● Directions
Records follow. Pull out every line that contains "labels".

● Supplied data

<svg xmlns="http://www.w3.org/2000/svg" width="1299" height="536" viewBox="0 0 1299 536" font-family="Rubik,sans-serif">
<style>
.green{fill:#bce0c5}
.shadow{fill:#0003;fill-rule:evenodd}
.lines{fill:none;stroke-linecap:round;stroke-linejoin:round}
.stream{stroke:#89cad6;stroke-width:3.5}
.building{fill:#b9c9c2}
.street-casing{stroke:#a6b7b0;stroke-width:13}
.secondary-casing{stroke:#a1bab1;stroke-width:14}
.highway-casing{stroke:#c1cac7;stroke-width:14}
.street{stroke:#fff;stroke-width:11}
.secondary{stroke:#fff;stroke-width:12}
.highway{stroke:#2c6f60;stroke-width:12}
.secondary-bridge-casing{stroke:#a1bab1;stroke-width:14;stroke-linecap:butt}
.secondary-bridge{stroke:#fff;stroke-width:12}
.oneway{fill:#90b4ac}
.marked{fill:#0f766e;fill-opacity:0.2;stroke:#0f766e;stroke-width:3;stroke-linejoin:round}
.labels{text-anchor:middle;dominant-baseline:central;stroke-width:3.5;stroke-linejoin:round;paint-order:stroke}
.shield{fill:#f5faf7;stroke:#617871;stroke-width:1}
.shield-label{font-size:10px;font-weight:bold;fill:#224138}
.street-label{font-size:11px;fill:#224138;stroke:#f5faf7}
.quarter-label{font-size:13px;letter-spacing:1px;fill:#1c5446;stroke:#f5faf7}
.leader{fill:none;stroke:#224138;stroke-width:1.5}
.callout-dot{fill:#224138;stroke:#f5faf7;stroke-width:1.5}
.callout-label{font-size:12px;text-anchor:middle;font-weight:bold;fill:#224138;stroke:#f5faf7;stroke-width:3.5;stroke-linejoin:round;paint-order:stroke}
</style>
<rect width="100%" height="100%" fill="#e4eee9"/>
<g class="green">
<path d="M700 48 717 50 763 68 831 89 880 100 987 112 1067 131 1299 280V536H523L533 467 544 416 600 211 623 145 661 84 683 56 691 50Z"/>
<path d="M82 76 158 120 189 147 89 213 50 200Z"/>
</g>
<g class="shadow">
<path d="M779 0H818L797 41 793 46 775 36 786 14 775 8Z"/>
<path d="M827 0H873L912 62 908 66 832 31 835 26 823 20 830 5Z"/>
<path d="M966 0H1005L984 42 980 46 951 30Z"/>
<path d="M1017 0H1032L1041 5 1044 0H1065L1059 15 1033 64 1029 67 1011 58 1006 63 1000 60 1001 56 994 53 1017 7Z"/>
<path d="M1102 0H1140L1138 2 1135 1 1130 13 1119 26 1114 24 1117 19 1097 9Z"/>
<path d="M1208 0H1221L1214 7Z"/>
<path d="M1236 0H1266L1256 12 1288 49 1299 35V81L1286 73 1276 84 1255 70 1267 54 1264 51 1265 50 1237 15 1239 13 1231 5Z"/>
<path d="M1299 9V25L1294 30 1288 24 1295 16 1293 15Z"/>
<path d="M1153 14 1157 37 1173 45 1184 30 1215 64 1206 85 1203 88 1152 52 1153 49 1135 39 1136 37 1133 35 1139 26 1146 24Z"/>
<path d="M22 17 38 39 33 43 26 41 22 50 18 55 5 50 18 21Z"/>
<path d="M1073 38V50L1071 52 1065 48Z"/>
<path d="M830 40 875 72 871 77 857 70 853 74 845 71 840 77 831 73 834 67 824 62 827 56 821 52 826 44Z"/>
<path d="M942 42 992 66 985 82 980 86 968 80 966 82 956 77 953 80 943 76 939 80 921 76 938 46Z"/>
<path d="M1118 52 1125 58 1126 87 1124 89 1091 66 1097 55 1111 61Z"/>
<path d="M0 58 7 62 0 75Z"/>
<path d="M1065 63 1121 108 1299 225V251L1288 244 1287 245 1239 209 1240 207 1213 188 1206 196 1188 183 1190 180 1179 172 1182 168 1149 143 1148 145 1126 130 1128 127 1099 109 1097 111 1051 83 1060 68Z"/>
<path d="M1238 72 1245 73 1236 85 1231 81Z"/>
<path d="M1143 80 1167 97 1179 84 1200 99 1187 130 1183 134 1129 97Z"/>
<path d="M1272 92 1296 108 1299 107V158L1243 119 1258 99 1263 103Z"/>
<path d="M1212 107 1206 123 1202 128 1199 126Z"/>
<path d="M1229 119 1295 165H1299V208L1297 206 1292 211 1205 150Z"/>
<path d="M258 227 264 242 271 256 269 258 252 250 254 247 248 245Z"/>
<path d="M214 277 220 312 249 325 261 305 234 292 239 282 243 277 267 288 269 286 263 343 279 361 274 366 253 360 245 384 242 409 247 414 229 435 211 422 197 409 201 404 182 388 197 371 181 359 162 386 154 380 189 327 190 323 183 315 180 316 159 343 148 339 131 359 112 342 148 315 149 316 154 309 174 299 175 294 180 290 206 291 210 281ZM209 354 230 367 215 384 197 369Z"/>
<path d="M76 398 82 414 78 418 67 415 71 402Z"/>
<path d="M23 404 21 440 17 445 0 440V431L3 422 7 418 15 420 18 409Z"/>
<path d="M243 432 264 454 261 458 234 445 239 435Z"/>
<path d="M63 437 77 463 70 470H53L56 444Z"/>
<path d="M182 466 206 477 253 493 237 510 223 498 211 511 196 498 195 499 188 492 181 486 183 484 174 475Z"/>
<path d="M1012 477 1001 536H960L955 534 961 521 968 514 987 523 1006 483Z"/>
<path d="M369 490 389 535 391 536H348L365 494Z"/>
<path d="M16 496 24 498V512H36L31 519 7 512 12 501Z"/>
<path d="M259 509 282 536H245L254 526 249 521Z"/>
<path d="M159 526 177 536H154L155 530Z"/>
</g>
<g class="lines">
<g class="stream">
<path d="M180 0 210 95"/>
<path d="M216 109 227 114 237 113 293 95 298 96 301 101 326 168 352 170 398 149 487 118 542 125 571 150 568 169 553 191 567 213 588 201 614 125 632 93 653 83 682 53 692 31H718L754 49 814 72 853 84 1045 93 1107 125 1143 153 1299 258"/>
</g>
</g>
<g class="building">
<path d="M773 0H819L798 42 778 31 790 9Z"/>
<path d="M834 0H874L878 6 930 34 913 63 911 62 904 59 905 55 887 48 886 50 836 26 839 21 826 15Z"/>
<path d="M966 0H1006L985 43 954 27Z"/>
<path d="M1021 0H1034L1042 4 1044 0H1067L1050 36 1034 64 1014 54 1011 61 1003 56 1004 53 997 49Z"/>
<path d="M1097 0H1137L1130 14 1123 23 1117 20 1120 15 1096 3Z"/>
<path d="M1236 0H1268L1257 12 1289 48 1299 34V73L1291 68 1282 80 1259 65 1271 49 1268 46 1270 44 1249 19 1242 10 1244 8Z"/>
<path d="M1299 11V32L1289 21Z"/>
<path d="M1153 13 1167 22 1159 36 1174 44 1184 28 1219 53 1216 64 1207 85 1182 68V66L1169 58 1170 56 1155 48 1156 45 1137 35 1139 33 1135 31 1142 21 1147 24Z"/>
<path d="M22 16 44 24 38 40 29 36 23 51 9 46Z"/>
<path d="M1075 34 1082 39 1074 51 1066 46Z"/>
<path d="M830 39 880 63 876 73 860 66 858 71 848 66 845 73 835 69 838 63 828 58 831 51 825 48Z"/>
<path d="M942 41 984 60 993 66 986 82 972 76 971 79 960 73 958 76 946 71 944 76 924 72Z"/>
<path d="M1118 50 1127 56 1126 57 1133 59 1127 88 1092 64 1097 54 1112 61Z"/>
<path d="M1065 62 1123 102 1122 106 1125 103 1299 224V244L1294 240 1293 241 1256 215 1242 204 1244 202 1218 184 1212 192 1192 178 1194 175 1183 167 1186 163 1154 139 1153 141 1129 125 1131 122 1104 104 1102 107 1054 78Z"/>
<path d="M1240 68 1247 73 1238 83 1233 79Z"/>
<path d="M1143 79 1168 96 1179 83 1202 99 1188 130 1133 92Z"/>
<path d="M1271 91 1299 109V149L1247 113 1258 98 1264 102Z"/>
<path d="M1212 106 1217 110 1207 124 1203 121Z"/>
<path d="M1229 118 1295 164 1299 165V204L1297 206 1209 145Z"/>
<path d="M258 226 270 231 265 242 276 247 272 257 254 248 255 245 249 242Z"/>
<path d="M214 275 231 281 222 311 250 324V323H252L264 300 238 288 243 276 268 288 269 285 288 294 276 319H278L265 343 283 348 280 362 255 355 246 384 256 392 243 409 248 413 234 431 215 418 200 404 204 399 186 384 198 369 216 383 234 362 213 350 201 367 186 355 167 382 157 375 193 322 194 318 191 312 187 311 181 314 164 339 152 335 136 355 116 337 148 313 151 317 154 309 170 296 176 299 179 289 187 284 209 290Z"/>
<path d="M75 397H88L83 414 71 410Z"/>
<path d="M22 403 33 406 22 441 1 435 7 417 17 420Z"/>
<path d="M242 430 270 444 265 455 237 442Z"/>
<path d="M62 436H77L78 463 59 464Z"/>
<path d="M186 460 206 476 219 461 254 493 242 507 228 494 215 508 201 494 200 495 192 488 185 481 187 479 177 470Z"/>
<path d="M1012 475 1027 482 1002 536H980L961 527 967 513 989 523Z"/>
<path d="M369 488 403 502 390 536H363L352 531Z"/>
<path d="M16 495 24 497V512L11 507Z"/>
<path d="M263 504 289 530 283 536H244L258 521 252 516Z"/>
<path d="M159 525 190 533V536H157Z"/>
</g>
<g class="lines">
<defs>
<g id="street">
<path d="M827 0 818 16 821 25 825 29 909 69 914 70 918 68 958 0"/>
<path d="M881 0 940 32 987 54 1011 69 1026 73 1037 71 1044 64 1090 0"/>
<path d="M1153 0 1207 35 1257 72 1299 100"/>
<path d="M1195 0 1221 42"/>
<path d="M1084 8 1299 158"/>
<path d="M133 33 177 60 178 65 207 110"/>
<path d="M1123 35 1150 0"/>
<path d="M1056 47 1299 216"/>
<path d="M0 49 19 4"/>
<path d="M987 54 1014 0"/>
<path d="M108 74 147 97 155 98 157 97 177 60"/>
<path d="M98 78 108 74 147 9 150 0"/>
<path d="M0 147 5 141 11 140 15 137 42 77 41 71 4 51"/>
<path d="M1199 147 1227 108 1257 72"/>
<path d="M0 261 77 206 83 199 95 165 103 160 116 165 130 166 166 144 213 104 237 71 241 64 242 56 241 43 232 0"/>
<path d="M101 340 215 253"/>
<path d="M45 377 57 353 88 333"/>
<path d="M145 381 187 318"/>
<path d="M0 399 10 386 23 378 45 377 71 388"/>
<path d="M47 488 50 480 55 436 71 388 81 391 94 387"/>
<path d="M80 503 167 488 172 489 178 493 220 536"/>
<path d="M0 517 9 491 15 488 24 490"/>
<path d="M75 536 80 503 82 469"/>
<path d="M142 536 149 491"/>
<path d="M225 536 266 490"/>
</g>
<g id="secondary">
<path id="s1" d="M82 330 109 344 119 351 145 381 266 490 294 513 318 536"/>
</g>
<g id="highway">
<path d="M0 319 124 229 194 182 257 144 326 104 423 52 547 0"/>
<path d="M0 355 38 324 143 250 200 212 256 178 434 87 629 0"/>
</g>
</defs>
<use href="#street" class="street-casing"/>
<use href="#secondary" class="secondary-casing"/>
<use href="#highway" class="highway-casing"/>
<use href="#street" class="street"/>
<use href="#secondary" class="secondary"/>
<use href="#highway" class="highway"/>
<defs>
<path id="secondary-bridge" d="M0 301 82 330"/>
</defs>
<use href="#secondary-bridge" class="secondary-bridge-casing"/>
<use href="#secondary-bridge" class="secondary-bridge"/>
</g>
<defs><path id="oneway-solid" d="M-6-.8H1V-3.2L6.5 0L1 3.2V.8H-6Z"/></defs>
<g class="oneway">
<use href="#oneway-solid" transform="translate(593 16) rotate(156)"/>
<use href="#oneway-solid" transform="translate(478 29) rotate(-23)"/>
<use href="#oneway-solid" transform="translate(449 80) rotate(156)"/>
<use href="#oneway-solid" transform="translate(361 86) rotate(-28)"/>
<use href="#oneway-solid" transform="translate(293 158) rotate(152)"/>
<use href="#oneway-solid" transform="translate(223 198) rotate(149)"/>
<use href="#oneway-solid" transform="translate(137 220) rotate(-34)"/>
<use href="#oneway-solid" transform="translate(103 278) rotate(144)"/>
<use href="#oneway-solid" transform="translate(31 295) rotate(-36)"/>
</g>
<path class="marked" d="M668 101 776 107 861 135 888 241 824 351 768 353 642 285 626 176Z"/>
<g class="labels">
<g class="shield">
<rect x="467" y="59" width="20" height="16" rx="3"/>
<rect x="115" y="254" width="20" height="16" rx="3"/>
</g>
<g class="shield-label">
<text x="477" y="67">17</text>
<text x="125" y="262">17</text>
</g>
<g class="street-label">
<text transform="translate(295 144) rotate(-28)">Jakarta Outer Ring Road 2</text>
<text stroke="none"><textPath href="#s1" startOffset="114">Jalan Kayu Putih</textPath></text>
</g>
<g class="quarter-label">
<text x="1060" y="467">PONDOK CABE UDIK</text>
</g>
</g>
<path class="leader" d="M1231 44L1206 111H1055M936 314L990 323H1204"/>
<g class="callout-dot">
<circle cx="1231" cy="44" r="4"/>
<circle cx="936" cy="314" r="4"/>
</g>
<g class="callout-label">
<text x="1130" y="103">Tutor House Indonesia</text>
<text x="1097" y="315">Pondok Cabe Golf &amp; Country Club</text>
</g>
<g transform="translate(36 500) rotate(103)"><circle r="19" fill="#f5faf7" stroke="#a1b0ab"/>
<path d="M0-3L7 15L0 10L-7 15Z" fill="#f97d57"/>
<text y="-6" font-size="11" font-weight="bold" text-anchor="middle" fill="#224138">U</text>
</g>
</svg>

● Result for this exercise
.labels{text-anchor:middle;dominant-baseline:central;stroke-width:3.5;stroke-linejoin:round;paint-order:stroke}
<g class="labels">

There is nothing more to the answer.